Because it is viewed simply edge-on, the HH212 protostellar system is an ideal laboratory for studying the interplay of infall, outflow, and rotation in the earliest stages of low-mass star formation. We wish to exploit the unmatched combination of high angular resolution, high sensitivity, high-imaging fidelity, and spectral coverage provided by ALMA to shed light on the complex kinematics of the innermost central regions of HH212. We mapped the inner 10" (4500AU) of the HH212 system at ≃0.5" resolution in several molecular tracers and in the 850 µm dust continuum using the ALMA interferometer in band 7 in the extended configuration of the Early Science Cycle 0 operations. Within a single ALMA spectral set-up, we simultaneously identify all the crucial ingredients known to be involved in the star formation recipe: (i) the fast, collimated bipolar SiO jet driven by the protostar; (ii) the large-scale swept-up CO outflow; (iii) the flattened rotating and infalling envelope, with bipolar cavities carved by the outflow (in C¹⁷O(3-2)); and (iv) a rotating wide-angle flow that fills the cavities and surrounds the axial jet (in C³⁴S(7-6)).

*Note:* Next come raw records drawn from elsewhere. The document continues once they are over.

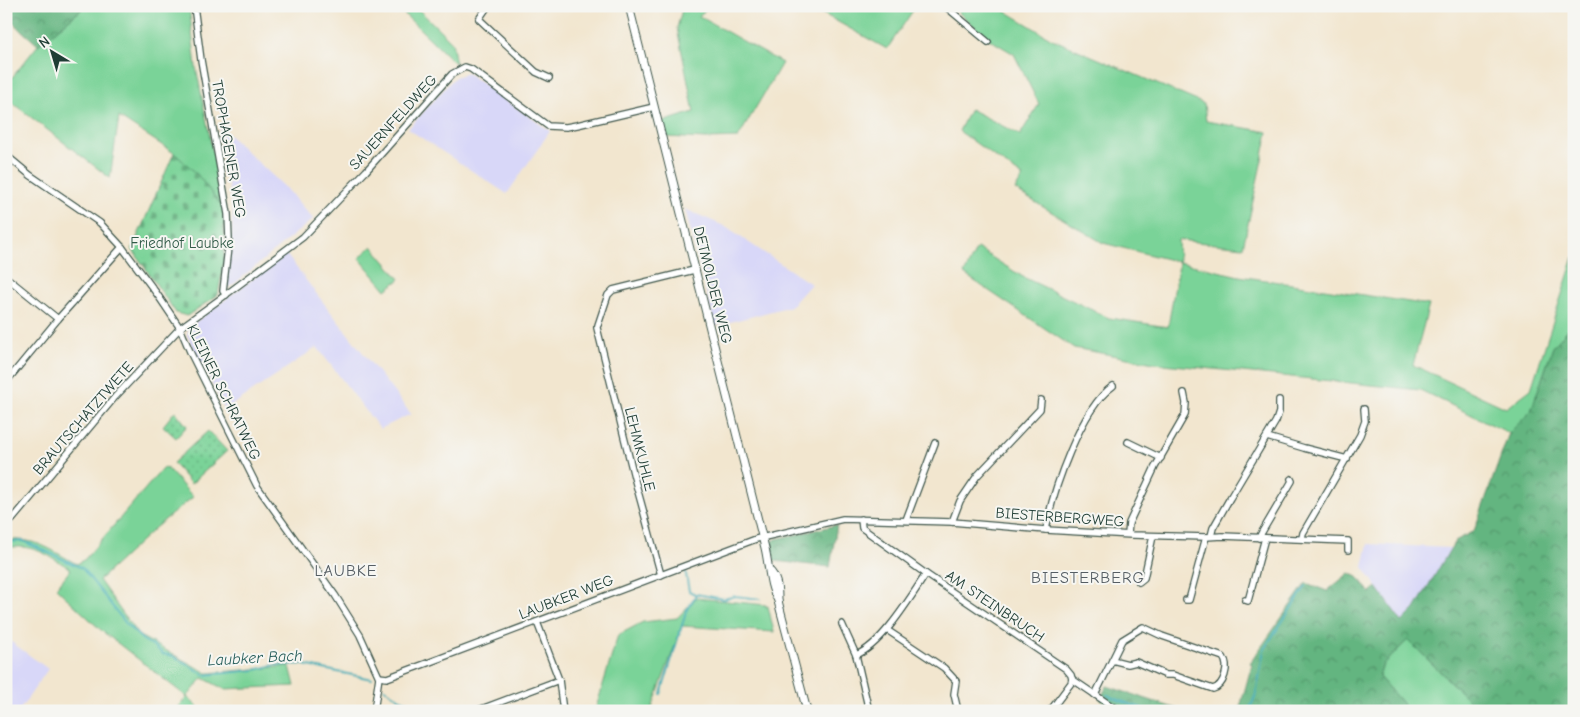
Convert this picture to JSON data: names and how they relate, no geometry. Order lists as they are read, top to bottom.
{
  "streets": {
    "street": [
      "SAUERNFELDWEG",
      "TROPHAGENER WEG",
      "DETMOLDER WEG",
      "KLEINER SCHRATWEG",
      "BRAUTSCHATZTWETE",
      "LEHMKUHLE",
      "BIESTERBERGWEG",
      "LAUBKER WEG",
      "AM STEINBRUCH"
    ]
  },
  "crossings": [
    ["SAUERNFELDWEG", "TROPHAGENER WEG"],
    ["SAUERNFELDWEG", "DETMOLDER WEG"],
    ["SAUERNFELDWEG", "KLEINER SCHRATWEG"],
    ["SAUERNFELDWEG", "BRAUTSCHATZTWETE"],
    ["DETMOLDER WEG", "LEHMKUHLE"],
    ["DETMOLDER WEG", "BIESTERBERGWEG"],
    ["DETMOLDER WEG", "LAUBKER WEG"],
    ["KLEINER SCHRATWEG", "BRAUTSCHATZTWETE"],
    ["KLEINER SCHRATWEG", "LAUBKER WEG"],
    ["LEHMKUHLE", "LAUBKER WEG"],
    ["BIESTERBERGWEG", "LAUBKER WEG"],
    ["BIESTERBERGWEG", "AM STEINBRUCH"]
  ],
  "districts": ["LAUBKE", "BIESTERBERG"],
  "water": ["Laubker Bach"],
  "parks": ["Friedhof Laubke"],
  "north": "top left"
}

In addition, the compact high-velocity C¹⁷O emission (±1.9-3.5km/s from systemic) shows a velocity gradient along the equatorial plane consistent with a rotating disk of ≃0.2"=90AU around a≃0.3 ±0.1M_☉ source. The rotating disk is possibly Keplerian. HH212 is the third Class 0 protostar with possible signatures of a Keplerian disk of radius ≥30AU. The warped geometry in our CS data suggests that this large Keplerian disk might result from misaligned magnetic and rotation axes during the collapse phase. The wide-angle CS flow suggests that disk winds may be present in this source.